Problem to work on:
A complete answer lists every line of the entries below where the string "none" appears.

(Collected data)
Segment Open

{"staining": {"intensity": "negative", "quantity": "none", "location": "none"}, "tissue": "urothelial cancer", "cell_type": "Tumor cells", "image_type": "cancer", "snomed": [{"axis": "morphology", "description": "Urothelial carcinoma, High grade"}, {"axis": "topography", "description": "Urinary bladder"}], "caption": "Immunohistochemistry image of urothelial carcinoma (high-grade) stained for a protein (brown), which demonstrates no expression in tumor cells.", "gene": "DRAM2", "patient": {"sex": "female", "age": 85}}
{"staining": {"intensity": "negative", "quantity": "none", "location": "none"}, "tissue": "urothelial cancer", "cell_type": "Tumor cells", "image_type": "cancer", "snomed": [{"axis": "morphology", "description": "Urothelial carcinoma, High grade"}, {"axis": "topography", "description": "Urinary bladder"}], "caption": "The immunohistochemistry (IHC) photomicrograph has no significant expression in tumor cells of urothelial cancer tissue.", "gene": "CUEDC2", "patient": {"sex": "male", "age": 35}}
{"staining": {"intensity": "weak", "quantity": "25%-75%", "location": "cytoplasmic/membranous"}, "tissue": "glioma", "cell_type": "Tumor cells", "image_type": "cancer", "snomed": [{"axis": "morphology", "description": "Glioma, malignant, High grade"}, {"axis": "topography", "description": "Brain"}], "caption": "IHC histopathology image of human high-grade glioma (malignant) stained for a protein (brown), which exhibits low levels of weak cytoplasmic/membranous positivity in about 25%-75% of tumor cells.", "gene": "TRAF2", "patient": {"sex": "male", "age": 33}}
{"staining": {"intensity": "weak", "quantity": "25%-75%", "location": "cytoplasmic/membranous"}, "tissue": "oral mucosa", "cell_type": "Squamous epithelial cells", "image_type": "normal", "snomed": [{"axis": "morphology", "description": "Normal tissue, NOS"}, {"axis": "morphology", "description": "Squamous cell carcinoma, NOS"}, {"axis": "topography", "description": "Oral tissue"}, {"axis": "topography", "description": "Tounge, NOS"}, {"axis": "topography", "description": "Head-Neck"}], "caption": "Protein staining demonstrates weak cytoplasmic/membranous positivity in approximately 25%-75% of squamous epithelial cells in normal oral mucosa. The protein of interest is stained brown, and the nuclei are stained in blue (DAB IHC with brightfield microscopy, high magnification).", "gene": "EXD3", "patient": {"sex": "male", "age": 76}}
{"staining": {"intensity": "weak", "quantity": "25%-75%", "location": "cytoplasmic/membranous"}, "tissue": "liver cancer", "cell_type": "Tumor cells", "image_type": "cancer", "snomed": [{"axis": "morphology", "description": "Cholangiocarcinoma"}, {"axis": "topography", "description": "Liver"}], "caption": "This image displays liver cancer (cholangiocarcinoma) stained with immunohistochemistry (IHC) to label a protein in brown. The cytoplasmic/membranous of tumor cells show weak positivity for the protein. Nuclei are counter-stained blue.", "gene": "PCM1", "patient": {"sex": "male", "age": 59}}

Segment Closed

Written reply:
{"staining": {"intensity": "negative", "quantity": "none", "location": "none"}, "tissue": "urothelial cancer", "cell_type": "Tumor cells", "image_type": "cancer", "snomed": [{"axis": "morphology", "description": "Urothelial carcinoma, High grade"}, {"axis": "topography", "description": "Urinary bladder"}], "caption": "Immunohistochemistry image of urothelial carcinoma (high-grade) stained for a protein (brown), which demonstrates no expression in tumor cells.", "gene": "DRAM2", "patient": {"sex": "female", "age": 85}}
{"staining": {"intensity": "negative", "quantity": "none", "location": "none"}, "tissue": "urothelial cancer", "cell_type": "Tumor cells", "image_type": "cancer", "snomed": [{"axis": "morphology", "description": "Urothelial carcinoma, High grade"}, {"axis": "topography", "description": "Urinary bladder"}], "caption": "The immunohistochemistry (IHC) photomicrograph has no significant expression in tumor cells of urothelial cancer tissue.", "gene": "CUEDC2", "patient": {"sex": "male", "age": 35}}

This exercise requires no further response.